- Born: Andrew Anthony Bucci Jr. January 12, 1922 Vicksburg, Mississippi, U.S.
- Died: November 16, 2014 (aged 92) Ridgeland, Mississippi
- Resting place: Vicksburg, Mississippi
- Education: Louisiana State University (B.S.) School of the Art Institute of Chicago (B.F.A., M.F.A.)
- Occupations: Painter, meteorologist

= Andrew Bucci =

American artist (1922–2014)

Andrew Bucci (January 12, 1922 – November 16, 2014) was an American artist from Mississippi.

==Early life==
Andrew Bucci was born on January 12, 1922, in Vicksburg, Mississippi. He was influenced early in his career by Mississippi artist and teacher Marie Hull, with whom he began studying around 1940.

Written problem a – Reproduce the entries below without any change, starting at the line that contains "pose: elev=78.0 azim=237.9" and continuing through the last entry.

Extracted information –
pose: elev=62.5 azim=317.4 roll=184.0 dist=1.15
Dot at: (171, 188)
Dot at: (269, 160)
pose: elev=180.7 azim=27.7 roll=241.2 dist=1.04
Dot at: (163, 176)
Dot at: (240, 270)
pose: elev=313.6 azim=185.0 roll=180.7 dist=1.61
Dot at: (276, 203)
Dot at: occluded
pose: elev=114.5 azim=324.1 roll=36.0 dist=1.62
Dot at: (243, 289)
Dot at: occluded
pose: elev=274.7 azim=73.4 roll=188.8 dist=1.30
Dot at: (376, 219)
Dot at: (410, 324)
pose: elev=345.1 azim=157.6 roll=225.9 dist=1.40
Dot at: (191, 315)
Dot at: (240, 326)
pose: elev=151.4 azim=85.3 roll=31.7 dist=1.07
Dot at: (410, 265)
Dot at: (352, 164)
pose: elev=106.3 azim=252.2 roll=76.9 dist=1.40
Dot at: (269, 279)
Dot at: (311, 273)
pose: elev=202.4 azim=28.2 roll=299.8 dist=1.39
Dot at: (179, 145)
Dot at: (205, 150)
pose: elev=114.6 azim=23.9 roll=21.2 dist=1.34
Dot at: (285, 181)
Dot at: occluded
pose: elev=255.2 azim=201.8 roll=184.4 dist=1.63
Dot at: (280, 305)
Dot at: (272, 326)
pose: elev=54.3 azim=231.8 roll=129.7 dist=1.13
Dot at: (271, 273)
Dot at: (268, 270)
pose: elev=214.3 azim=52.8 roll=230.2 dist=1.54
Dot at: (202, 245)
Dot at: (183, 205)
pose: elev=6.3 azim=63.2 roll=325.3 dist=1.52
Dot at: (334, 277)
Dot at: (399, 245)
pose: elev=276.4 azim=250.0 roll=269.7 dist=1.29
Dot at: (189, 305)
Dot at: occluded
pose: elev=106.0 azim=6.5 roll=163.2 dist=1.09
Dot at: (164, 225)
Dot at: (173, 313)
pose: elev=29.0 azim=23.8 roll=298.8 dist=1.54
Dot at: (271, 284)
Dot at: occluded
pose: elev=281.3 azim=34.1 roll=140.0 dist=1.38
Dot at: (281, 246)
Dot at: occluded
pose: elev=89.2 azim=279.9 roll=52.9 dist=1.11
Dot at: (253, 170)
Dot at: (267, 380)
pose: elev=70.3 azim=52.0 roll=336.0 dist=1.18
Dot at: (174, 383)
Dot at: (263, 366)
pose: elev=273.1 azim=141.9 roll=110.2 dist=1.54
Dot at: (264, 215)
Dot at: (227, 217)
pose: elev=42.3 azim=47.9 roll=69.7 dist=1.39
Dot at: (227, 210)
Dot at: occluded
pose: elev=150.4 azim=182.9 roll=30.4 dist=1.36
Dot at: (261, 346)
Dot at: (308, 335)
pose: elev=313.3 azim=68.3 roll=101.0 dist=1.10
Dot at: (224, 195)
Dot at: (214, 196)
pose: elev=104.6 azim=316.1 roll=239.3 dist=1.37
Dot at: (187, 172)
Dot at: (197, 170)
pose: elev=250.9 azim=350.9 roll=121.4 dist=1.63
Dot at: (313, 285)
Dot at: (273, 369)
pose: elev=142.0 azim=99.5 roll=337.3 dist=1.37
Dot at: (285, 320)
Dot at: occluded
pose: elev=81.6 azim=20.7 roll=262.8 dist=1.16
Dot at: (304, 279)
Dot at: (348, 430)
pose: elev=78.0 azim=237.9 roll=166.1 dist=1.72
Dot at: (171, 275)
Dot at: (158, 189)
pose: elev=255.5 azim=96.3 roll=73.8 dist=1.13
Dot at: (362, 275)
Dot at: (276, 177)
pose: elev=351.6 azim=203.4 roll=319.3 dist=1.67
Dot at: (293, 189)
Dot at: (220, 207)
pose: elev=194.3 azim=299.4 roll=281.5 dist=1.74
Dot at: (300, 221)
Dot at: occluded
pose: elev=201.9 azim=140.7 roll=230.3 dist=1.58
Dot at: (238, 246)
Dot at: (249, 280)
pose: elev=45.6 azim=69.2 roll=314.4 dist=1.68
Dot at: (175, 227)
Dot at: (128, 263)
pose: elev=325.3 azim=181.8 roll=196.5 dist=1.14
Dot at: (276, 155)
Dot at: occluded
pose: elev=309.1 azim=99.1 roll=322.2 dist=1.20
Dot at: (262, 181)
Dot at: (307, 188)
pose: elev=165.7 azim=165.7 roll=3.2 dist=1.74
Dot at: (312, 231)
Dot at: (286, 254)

Written problem b –
Answer from the Andrew Bucci profile:
(i) Where is his resting place?
(ii) Which Mississippi artist and teacher influenced him early in his career?
(iii) Which degrees did he earn from the School of the Art Institute of Chicago?

Written solution a –
pose: elev=78.0 azim=237.9 roll=166.1 dist=1.72
Dot at: (171, 275)
Dot at: (158, 189)
pose: elev=255.5 azim=96.3 roll=73.8 dist=1.13
Dot at: (362, 275)
Dot at: (276, 177)
pose: elev=351.6 azim=203.4 roll=319.3 dist=1.67
Dot at: (293, 189)
Dot at: (220, 207)
pose: elev=194.3 azim=299.4 roll=281.5 dist=1.74
Dot at: (300, 221)
Dot at: occluded
pose: elev=201.9 azim=140.7 roll=230.3 dist=1.58
Dot at: (238, 246)
Dot at: (249, 280)
pose: elev=45.6 azim=69.2 roll=314.4 dist=1.68
Dot at: (175, 227)
Dot at: (128, 263)
pose: elev=325.3 azim=181.8 roll=196.5 dist=1.14
Dot at: (276, 155)
Dot at: occluded
pose: elev=309.1 azim=99.1 roll=322.2 dist=1.20
Dot at: (262, 181)
Dot at: (307, 188)
pose: elev=165.7 azim=165.7 roll=3.2 dist=1.74
Dot at: (312, 231)
Dot at: (286, 254)

Written solution b –
(i) Vicksburg, Mississippi
(ii) Marie Hull
(iii) B.F.A. and M.F.A.